Guau, guau, guau. El perro se acercó y lo olfateó. Luego, empezó a gemir. Aparentemente, no le gustaba mucho esa cosa que parecía tan desagradable.
—Jaja. Esto es de lo bueno.
Wang Yao no tenía prisa por enterrarlo en la tierra. Tendría que pensar detenidamente en la forma específica de hacerlo, para que el ganodermalucidum no se destruyera al instante de ser enterrado. Sería una verdadera lástima.
—¿Dónde está Da Xia?
Guau, guau, guau. El perro ladró hacia el cielo.
—De acuerdo. —Wang Yao asintió. Había entendido.
No había ningún problema con el campo de hierbas. Salió de nuevo y subió la colina. Caminó por la Colina Nanshan. Aparte de su campo de hierbas, no había muchos árboles en la colina. Eran sobre todo pequeños arbustos y maleza. Wang Yao caminó lentamente por la colina y sintió el viento de la montaña. Se sentía muy a gusto.

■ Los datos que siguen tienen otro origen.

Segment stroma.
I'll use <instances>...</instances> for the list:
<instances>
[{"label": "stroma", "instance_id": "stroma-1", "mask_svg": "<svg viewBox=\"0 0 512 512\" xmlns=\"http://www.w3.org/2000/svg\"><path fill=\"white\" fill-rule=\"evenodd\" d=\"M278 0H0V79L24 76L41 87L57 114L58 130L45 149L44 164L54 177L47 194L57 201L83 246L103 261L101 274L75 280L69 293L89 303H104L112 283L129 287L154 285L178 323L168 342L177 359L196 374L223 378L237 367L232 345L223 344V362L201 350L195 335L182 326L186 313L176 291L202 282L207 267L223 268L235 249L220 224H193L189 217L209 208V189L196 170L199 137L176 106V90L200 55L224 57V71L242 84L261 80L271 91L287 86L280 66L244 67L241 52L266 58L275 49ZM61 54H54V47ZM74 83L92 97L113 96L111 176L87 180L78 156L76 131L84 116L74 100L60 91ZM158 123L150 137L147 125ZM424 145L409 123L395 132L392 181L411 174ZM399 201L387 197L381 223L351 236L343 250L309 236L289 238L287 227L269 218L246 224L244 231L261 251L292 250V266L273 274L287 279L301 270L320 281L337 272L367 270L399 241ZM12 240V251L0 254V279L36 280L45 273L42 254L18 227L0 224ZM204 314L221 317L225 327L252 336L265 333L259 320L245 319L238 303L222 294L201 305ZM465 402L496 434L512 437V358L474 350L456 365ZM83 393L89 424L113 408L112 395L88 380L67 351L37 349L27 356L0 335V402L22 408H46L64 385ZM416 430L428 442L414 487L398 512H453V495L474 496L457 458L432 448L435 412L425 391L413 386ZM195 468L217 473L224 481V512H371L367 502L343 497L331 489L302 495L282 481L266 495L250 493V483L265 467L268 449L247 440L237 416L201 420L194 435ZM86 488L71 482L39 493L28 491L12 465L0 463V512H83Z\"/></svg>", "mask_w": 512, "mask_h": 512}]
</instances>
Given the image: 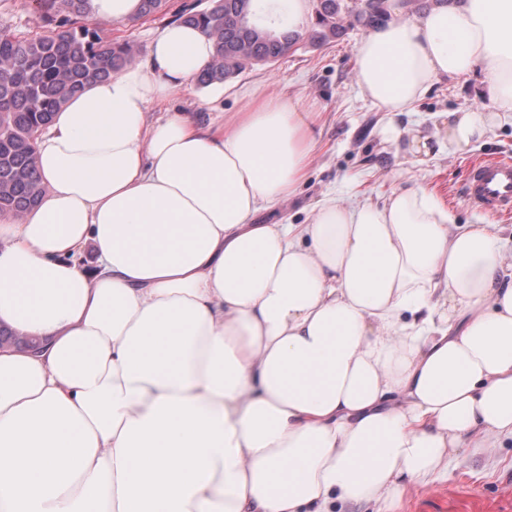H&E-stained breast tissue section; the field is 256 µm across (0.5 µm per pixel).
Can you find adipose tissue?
<instances>
[{"instance_id":"adipose-tissue-1","label":"adipose tissue","mask_w":512,"mask_h":512,"mask_svg":"<svg viewBox=\"0 0 512 512\" xmlns=\"http://www.w3.org/2000/svg\"><path fill=\"white\" fill-rule=\"evenodd\" d=\"M311 6L252 0L251 19ZM388 10L356 47L365 98L396 115L483 72L494 108L449 113L459 150L512 112V0ZM215 55L171 22L36 138L44 191L0 216V325L35 343L0 348V512H344L512 439L498 226L420 184L257 223L305 181L317 114L267 91L219 123L149 121Z\"/></svg>"}]
</instances>
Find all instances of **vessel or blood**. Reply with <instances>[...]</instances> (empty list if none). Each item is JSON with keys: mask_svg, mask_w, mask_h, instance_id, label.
<instances>
[{"mask_svg": "<svg viewBox=\"0 0 512 512\" xmlns=\"http://www.w3.org/2000/svg\"><path fill=\"white\" fill-rule=\"evenodd\" d=\"M464 194L477 210L512 213V161H480L472 165Z\"/></svg>", "mask_w": 512, "mask_h": 512, "instance_id": "obj_1", "label": "vessel or blood"}]
</instances>
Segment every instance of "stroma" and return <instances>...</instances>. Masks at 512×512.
I'll return each mask as SVG.
<instances>
[{"label": "stroma", "instance_id": "obj_1", "mask_svg": "<svg viewBox=\"0 0 512 512\" xmlns=\"http://www.w3.org/2000/svg\"><path fill=\"white\" fill-rule=\"evenodd\" d=\"M1 29L41 33L33 0H0ZM366 33L352 22L341 39L302 42L276 62L246 66L225 82L223 97L212 104V111L229 114L240 111L251 96L278 90L303 98L320 114L319 149L305 183L295 199L262 211L258 223H304L327 192L380 203L397 186L419 182L435 192L457 223L500 225L509 242L505 269L512 273V215L478 211L462 193L473 162L512 160V115L502 114L493 130L465 152L449 144L448 113L493 107L483 77L476 73L440 80L411 111L388 116L361 95L356 81V46ZM390 120L401 131L400 140L385 139L383 128ZM410 136L425 139L429 155L406 152L404 140ZM351 512H512V440L461 453L439 480L412 488L394 503L363 502Z\"/></svg>", "mask_w": 512, "mask_h": 512}]
</instances>
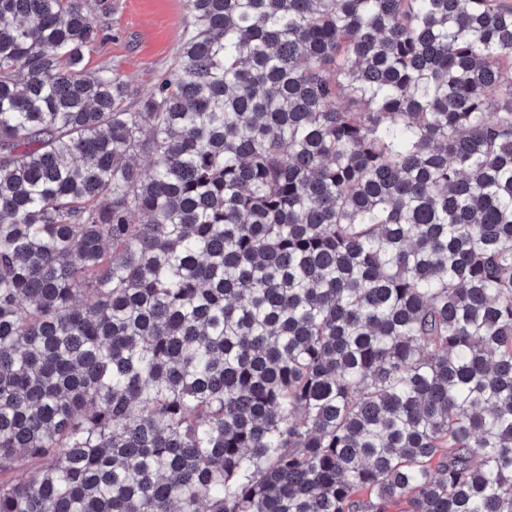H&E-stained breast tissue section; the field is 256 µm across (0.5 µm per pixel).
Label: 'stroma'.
<instances>
[{
	"instance_id": "stroma-1",
	"label": "stroma",
	"mask_w": 512,
	"mask_h": 512,
	"mask_svg": "<svg viewBox=\"0 0 512 512\" xmlns=\"http://www.w3.org/2000/svg\"><path fill=\"white\" fill-rule=\"evenodd\" d=\"M89 7L102 32L88 67L112 68L145 92L180 44L187 22L182 0H90Z\"/></svg>"
}]
</instances>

Nunca se había sentido así en la Ciudad Jing.
Era relajante y natural, sin la sensación de opresión.
—¡Se está mucho mejor en la colina! —suspiró.
Ring, ring. Bzz.
Recibió bastantes mensajes de texto en un corto periodo de tiempo, pero eran de algunos de sus amigos. Le preguntaban dónde estaba. Cuando se enteraron de que había vuelto, Wang Mingbao y los demás lo llamaron y le pidieron que quedaran.
—Quedamos dentro de dos días.
Pasó la noche en la Colina Nanshan.
Desde lejos, la luz parecía una haba.
Wang Yao registró el proceso de los tratamientos y su experiencia durante su viaje a la Ciudad Jing en sus dos cuadernos especiales. Uno era para registrar las enfermedades difíciles de tratar y el otro para registrar las enfermedades comunes. A medida que aumentaba el número de pacientes que había diagnosticado y tratado, sus conocimientos farmacéuticos también mejoraban. Con la experiencia inculcada por el sistema, todavía tenía que ponerla en práctica.
No apagó las luces y se acostó hasta bien entrada la noche.
A la mañana siguiente se despertó muy temprano. Subió a la colina para practicar.
Su práctica ahora se centraba principalmente en la comunicación con el cielo y la tierra, usando el Boxeo chino como ayuda.